*** Provided data

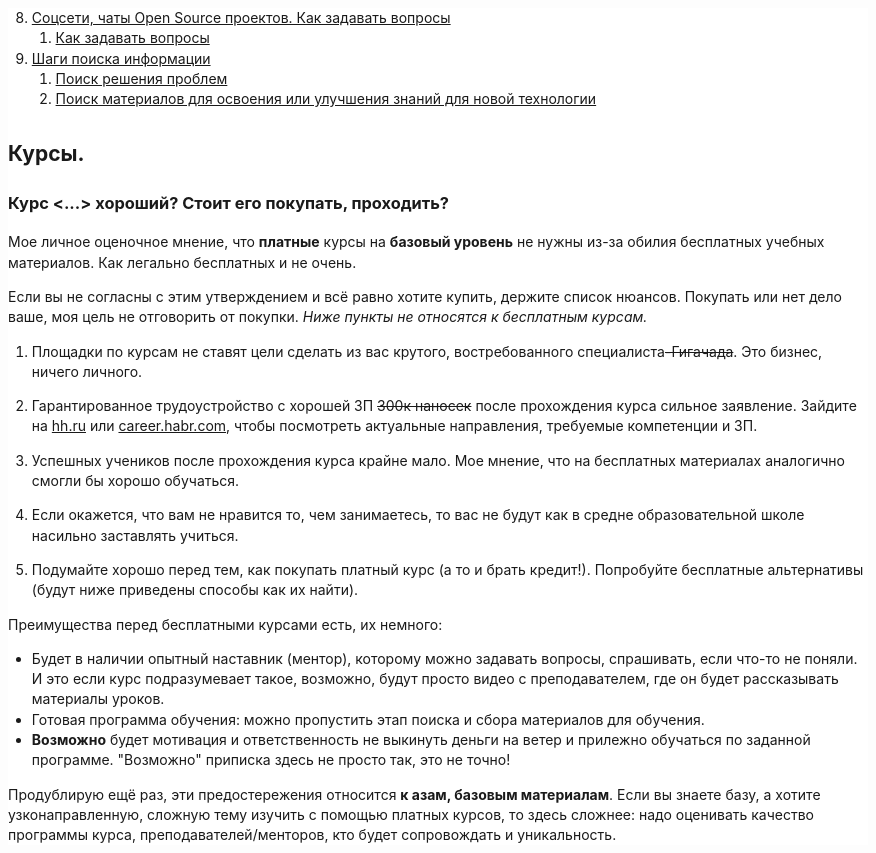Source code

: 8. [Соцсети, чаты Open Source проектов. Как задавать вопросы](#Соцсети,-чаты-Open-Source-проектов.-Как-задавать-вопросы)
   1. [Как задавать вопросы](#Как-задавать-вопросы)
9. [Шаги поиска информации](#Шаги-поиска-информации)
   1. [Поиск решения проблем](#Поиск-решения-проблем)
   2. [Поиск материалов для освоения или улучшения знаний для новой технологии](#Поиск-материалов-для-освоения-или-улучшения-знаний-для-новой-технологии)


## Курсы.
### Курс <...> хороший? Стоит его покупать, проходить?

Мое личное оценочное мнение, что __платные__ курсы на **базовый уровень** не нужны из-за обилия бесплатных 
учебных материалов. Как легально бесплатных и не очень. 

Если вы не согласны с этим утверждением и всё равно хотите купить, держите список нюансов.
Покупать или нет дело ваше, моя цель не отговорить от покупки. *Ниже пункты не относятся к бесплатным курсам.*

1. Площадки по курсам не ставят цели сделать из вас крутого, востребованного специалиста~~-Гигачада~~. 
Это бизнес, ничего личного.

2. Гарантированное трудоустройство с хорошей ЗП ~~300к наносек~~ после прохождения курса сильное заявление. 
Зайдите на [hh.ru](https://hh.ru) или [career.habr.com](https://career.habr.com), 
чтобы посмотреть актуальные направления, требуемые компетенции и ЗП.

3. Успешных учеников после прохождения курса крайне мало. Мое мнение, что на бесплатных материалах аналогично 
смогли бы хорошо обучаться.

4. Если окажется, что вам не нравится то, чем занимаетесь, то вас не будут как в средне образовательной школе 
насильно заставлять учиться. 

5. Подумайте хорошо перед тем, как покупать платный курс (а то и брать кредит!). 
Попробуйте бесплатные альтернативы (будут ниже приведены способы как их найти).

Преимущества перед бесплатными курсами есть, их немного:

* Будет в наличии опытный наставник (ментор), которому можно задавать вопросы, спрашивать, если что-то не поняли. 
И это если курс подразумевает такое, возможно, будут просто видео с преподавателем, где он будет рассказывать материалы уроков.
* Готовая программа обучения: можно пропустить этап поиска и сбора материалов для обучения.
* **Возможно** будет мотивация и ответственность не выкинуть деньги на ветер и прилежно обучаться по заданной программе. 
"Возможно" приписка здесь не просто так, это не точно!

Продублирую ещё раз, эти предостережения относится **к азам, базовым материалам**. Если вы знаете базу, а хотите 
узконаправленную, сложную тему изучить с помощью платных курсов, то здесь сложнее: надо оценивать качество 
программы курса, преподавателей/менторов, кто будет сопровождать и уникальность. 
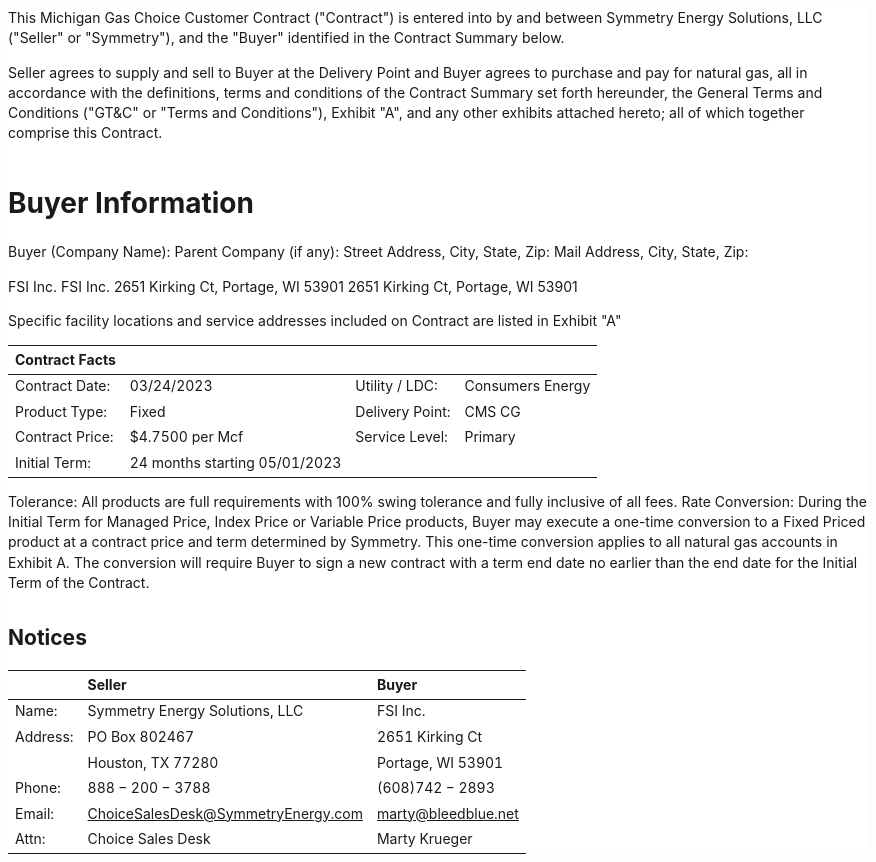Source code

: This Michigan Gas Choice Customer Contract ("Contract") is entered into by and between Symmetry Energy Solutions, LLC ("Seller" or "Symmetry"), and the "Buyer" identified in the Contract Summary below.

Seller agrees to supply and sell to Buyer at the Delivery Point and Buyer agrees to purchase and pay for natural gas, all in accordance with the definitions, terms and conditions of the Contract Summary set forth hereunder, the General Terms and Conditions ("GT\&C" or "Terms and Conditions"), Exhibit "A", and any other exhibits attached hereto; all of which together comprise this Contract.

# Buyer Information 

Buyer (Company Name):
Parent Company (if any):
Street Address, City, State, Zip:
Mail Address, City, State, Zip:

FSI Inc.
FSI Inc.
2651 Kirking Ct, Portage, WI 53901
2651 Kirking Ct, Portage, WI 53901

Specific facility locations and service addresses included on Contract are listed in Exhibit "A"

| Contract Facts |  |  |  |
| :-- | :-- | :-- | :-- |
| Contract Date: | 03/24/2023 | Utility / LDC: | Consumers Energy |
| Product Type: | Fixed | Delivery Point: | CMS CG |
| Contract Price: | $\$ 4.7500$ per Mcf | Service Level: | Primary |
| Initial Term: | 24 months starting 05/01/2023 |  |  |

Tolerance: All products are full requirements with 100\% swing tolerance and fully inclusive of all fees.
Rate Conversion: During the Initial Term for Managed Price, Index Price or Variable Price products, Buyer may execute a one-time conversion to a Fixed Priced product at a contract price and term determined by Symmetry. This one-time conversion applies to all natural gas accounts in Exhibit A. The conversion will require Buyer to sign a new contract with a term end date no earlier than the end date for the Initial Term of the Contract.

## Notices

|  | Seller | Buyer |
| :-- | :-- | :-- |
| Name: | Symmetry Energy Solutions, LLC | FSI Inc. |
| Address: | PO Box 802467 | 2651 Kirking Ct |
|  | Houston, TX 77280 | Portage, WI 53901 |
| Phone: | $888-200-3788$ | $(608) 742-2893$ |
| Email: | ChoiceSalesDesk@SymmetryEnergy.com | marty@bleedblue.net |
| Attn: | Choice Sales Desk | Marty Krueger |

******

(Work item):
Copy the listing above word for word, without the pictures.

(Response to this exercise):
Source code

: 8. [Соцсети, чаты Open Source проектов. Как задавать вопросы](#Соцсети,-чаты-Open-Source-проектов.-Как-задавать-вопросы)
   1. [Как задавать вопросы](#Как-задавать-вопросы)
9. [Шаги поиска информации](#Шаги-поиска-информации)
   1. [Поиск решения проблем](#Поиск-решения-проблем)
   2. [Поиск материалов для освоения или улучшения знаний для новой технологии](#Поиск-материалов-для-освоения-или-улучшения-знаний-для-новой-технологии)


## Курсы.
### Курс <...> хороший? Стоит его покупать, проходить?

Мое личное оценочное мнение, что __платные__ курсы на **базовый уровень** не нужны из-за обилия бесплатных 
учебных материалов. Как легально бесплатных и не очень. 

Если вы не согласны с этим утверждением и всё равно хотите купить, держите список нюансов.
Покупать или нет дело ваше, моя цель не отговорить от покупки. *Ниже пункты не относятся к бесплатным курсам.*

1. Площадки по курсам не ставят цели сделать из вас крутого, востребованного специалиста~~-Гигачада~~. 
Это бизнес, ничего личного.

2. Гарантированное трудоустройство с хорошей ЗП ~~300к наносек~~ после прохождения курса сильное заявление. 
Зайдите на [hh.ru](https://hh.ru) или [career.habr.com](https://career.habr.com), 
чтобы посмотреть актуальные направления, требуемые компетенции и ЗП.

3. Успешных учеников после прохождения курса крайне мало. Мое мнение, что на бесплатных материалах аналогично 
смогли бы хорошо обучаться.

4. Если окажется, что вам не нравится то, чем занимаетесь, то вас не будут как в средне образовательной школе 
насильно заставлять учиться. 

5. Подумайте хорошо перед тем, как покупать платный курс (а то и брать кредит!). 
Попробуйте бесплатные альтернативы (будут ниже приведены способы как их найти).

Преимущества перед бесплатными курсами есть, их немного:

* Будет в наличии опытный наставник (ментор), которому можно задавать вопросы, спрашивать, если что-то не поняли. 
И это если курс подразумевает такое, возможно, будут просто видео с преподавателем, где он будет рассказывать материалы уроков.
* Готовая программа обучения: можно пропустить этап поиска и сбора материалов для обучения.
* **Возможно** будет мотивация и ответственность не выкинуть деньги на ветер и прилежно обучаться по заданной программе. 
"Возможно" приписка здесь не просто так, это не точно!

Продублирую ещё раз, эти предостережения относится **к азам, базовым материалам**. Если вы знаете базу, а хотите 
узконаправленную, сложную тему изучить с помощью платных курсов, то здесь сложнее: надо оценивать качество 
программы курса, преподавателей/менторов, кто будет сопровождать и уникальность. 
Source code

: This Michigan Gas Choice Customer Contract ("Contract") is entered into by and between Symmetry Energy Solutions, LLC ("Seller" or "Symmetry"), and the "Buyer" identified in the Contract Summary below.

Seller agrees to supply and sell to Buyer at the Delivery Point and Buyer agrees to purchase and pay for natural gas, all in accordance with the definitions, terms and conditions of the Contract Summary set forth hereunder, the General Terms and Conditions ("GT\&C" or "Terms and Conditions"), Exhibit "A", and any other exhibits attached hereto; all of which together comprise this Contract.

# Buyer Information 

Buyer (Company Name):
Parent Company (if any):
Street Address, City, State, Zip:
Mail Address, City, State, Zip:

FSI Inc.
FSI Inc.
2651 Kirking Ct, Portage, WI 53901
2651 Kirking Ct, Portage, WI 53901

Specific facility locations and service addresses included on Contract are listed in Exhibit "A"

| Contract Facts |  |  |  |
| :-- | :-- | :-- | :-- |
| Contract Date: | 03/24/2023 | Utility / LDC: | Consumers Energy |
| Product Type: | Fixed | Delivery Point: | CMS CG |
| Contract Price: | $\$ 4.7500$ per Mcf | Service Level: | Primary |
| Initial Term: | 24 months starting 05/01/2023 |  |  |

Tolerance: All products are full requirements with 100\% swing tolerance and fully inclusive of all fees.
Rate Conversion: During the Initial Term for Managed Price, Index Price or Variable Price products, Buyer may execute a one-time conversion to a Fixed Priced product at a contract price and term determined by Symmetry. This one-time conversion applies to all natural gas accounts in Exhibit A. The conversion will require Buyer to sign a new contract with a term end date no earlier than the end date for the Initial Term of the Contract.

## Notices

|  | Seller | Buyer |
| :-- | :-- | :-- |
| Name: | Symmetry Energy Solutions, LLC | FSI Inc. |
| Address: | PO Box 802467 | 2651 Kirking Ct |
|  | Houston, TX 77280 | Portage, WI 53901 |
| Phone: | $888-200-3788$ | $(608) 742-2893$ |
| Email: | ChoiceSalesDesk@SymmetryEnergy.com | marty@bleedblue.net |
| Attn: | Choice Sales Desk | Marty Krueger |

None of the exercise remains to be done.